- **INSTRUCCIONES DE LA TAREA**:
Prosiga el texto sobre la gestión de proyectos tecnológicos en la Administración Pública a partir de su última oración.

- **FRAGMENTO DEL DOCUMENTO**:
━━━━━━━━━━━━━━━━━━━━━━━━━━━━━━

Yo suelo resumir mi trabajo con una frase como «Me dedico a gestionar proyectos tecnológicos«. Esas seis palabras encierran una cantidad de tareas que poco o nada tienen que ver con lo que aprendí en la carrera. De hecho, gran parte de lo que aprendí en la Universidad ni siquiera existe hoy en día.
¿Y a qué me refiero con «proyecto tecnológico«? Pues a cualquier actuación donde intervenga algún elemento tecnológico, ya sea un software, un «cacharro», un servicio externo, una consultoría, una web, una app para el móvil o cualquier «otra cosa» que suene a «nueva tecnología» (ya dije por aquí que esta denominación no me gusta). Ese elemento tecnológico no tiene por qué ser el objeto principal, sino solo algo accesorio.
Vale, que eres el informático que hace de todo. No. Como diría el gran Antonio Recio, «soy mayorista, no limpio pescado«. Mi labor no es instalarte el Office, hacerte una página web así rapidita, arreglar tu puñetero fax o ayudarte a copiar unos archivos a una carpeta que dices que tenías en el escritorio pero ahora ya no la ves. Ya hablaremos otro día de la competencia tecnológica media de los funcionarios (¡ay, señor, llévame pronto!).
Mi labor (entre otras) es investigar, analizar, proponer, idear, plantear, definir, informar, contratar, planificar, controlar la ejecución, implantar y asegurar la continuidad de «algo tecnológico» que ayude en el «negocio» y haga la vida más sencilla, tanto a los propios empleados de mi organización, como a nuestros «clientes«, en este caso, la ciudadanía a la que prestamos servicios, incluyendo en ese saco a empresas, autónomos u otras administraciones públicas.
Además de la coordinación propia con otros compañeros y compañeras del departamento, me relaciono con otros usuarios de mi organización y con los proveedores que nos prestan servicios. Esto último es muy importante. En la Administración Púbica no tenemos todos los perfiles necesarios de un departamento de tecnología, así que gran parte del trabajo se contrata con empresas o profesionales independientes. De cómo se contrata hablaré en otro post.
Para poder realizar bien mi trabajo es importante que conozca mi organización y todos aquellos recursos tecnológicos de los que dispone (personas, sistemas, hardware, licencias, infraestructuras, etc.). No todos los proyectos que gestione tienen que implicar contratar «cosas nuevas«. De hecho, lo ideal siempre es ver si algo se puede solucionar con lo que ya tenemos. Si es así, los tiempos de implantación de la solución serán más cortos. En caso contrario, toca un camino más largo.

━━━━━━━━━━━━━━━━━━━━━━━━━━━━━━

[Registros de una fuente de datos]

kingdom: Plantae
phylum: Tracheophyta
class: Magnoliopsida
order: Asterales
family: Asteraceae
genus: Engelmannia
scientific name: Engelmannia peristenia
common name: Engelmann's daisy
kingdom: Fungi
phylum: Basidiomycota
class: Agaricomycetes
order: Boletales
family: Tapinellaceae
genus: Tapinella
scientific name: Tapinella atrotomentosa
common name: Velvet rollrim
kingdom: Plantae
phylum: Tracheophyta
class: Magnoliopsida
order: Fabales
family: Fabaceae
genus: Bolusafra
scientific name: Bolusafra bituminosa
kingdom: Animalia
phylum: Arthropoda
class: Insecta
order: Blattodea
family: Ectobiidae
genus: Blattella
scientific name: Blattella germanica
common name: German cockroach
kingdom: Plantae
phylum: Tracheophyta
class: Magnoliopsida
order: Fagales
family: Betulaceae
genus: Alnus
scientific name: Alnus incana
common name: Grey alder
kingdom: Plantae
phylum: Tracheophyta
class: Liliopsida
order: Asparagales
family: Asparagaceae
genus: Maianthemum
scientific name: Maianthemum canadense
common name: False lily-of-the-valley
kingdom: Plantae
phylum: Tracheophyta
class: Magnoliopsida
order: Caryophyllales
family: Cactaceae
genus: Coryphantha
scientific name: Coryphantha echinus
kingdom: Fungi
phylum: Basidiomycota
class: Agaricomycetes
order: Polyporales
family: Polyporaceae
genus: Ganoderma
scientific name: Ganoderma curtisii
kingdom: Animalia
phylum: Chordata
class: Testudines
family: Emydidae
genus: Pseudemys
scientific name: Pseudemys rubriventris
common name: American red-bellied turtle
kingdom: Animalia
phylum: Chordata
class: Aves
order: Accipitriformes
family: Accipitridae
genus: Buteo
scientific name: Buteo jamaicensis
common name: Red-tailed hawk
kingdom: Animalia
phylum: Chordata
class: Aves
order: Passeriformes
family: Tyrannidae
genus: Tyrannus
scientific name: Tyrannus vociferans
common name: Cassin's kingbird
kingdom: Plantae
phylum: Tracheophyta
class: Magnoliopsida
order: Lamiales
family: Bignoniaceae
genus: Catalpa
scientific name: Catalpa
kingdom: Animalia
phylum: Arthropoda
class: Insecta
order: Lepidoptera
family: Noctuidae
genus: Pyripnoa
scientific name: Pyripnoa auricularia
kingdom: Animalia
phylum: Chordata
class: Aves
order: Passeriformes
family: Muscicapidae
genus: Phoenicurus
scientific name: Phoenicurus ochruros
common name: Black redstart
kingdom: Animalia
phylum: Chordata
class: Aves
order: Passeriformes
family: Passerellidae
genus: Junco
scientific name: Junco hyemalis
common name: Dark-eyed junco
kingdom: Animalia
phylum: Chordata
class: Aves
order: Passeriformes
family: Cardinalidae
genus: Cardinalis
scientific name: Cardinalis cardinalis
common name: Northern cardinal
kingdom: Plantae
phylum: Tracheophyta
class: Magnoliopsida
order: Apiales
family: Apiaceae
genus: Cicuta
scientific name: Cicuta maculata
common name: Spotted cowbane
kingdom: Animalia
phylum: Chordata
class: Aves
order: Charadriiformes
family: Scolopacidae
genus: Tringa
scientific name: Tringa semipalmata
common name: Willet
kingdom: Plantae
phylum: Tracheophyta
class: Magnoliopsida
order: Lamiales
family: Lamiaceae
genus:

━━━━━━━━━━━━━━━━━━━━━━━━━━━━━━

- **RESULTADO DEL EJERCICIO**:
Mi función puede asemejarse a la de un director de orquesta (ahora traten de imaginarme con un pelucón blanco y lacio moviendo los brazos en el aire de forma acompasada y mirando al infinito… vale, igual me he venido un poco arriba, sobre todo con lo de imaginarme con pelo).
Cada proyecto tecnológico implica interpretar una obra musical en la que la orquesta puede ser «de la casa» o necesite contratar a todo o parte del elenco. Debo saber dónde voy a tocar y qué voy a tocar. El qué me lo dirán las necesidades de mi cliente, el dónde vendrá determinado por el qué (puedo hacerlo en un teatro cerca de casa que ya conozco o tener que irme a Berlín). Puede ser una orquesta de cámara o puede ser un gran orquesta con todos los instrumentos que te puedas imaginar. Yo no se tocar el violín, ni la viola, ni la trompeta, el oboe o el contrabajo. Mi labor es encontrar a los mejores intérpretes (dentro del presupuesto) y seleccionarlos de forma transparente y con criterios bien definidos (es importante conocer bien el mercado de la música). La pieza musical puede ser un preludio o toda una sinfonía. Tener un solista principal o un coro de 50 personas acompañando.
Como director, debo tener bien presente la partitura (plan de proyecto), los tiempos (planificación), los intérpretes (el equipo) y la ejecución. Cuándo debe entrar o salir cada uno, cuándo parar, cuando darle más o menos ritmo. El público que asiste a la función podría ser infantil, o personas extranjeras, o con alguna discapacidad. Puede estar presente en la sala el Presidente del Gobierno o ser un pase privado para cuatro amantes de la música clásica. Debo conocer todas esas circunstancias.
Como en cualquier espectáculo, la cosa puede ir bien o mal. El teatro puede tener goteras. El solista principal puede ponerse enfermo el día de la función. El trombón segundo puede equivocarse en una nota. Ese fagot ha entrado a destiempo. El público puede ser desconsiderado y dejar que suenen sus móviles en medio de la actuación. El Presidente que dijo que acudiría finalmente no vino. La acústica de la sala no era lo que se esperaba. Para todo eso, también debemos estar preparados.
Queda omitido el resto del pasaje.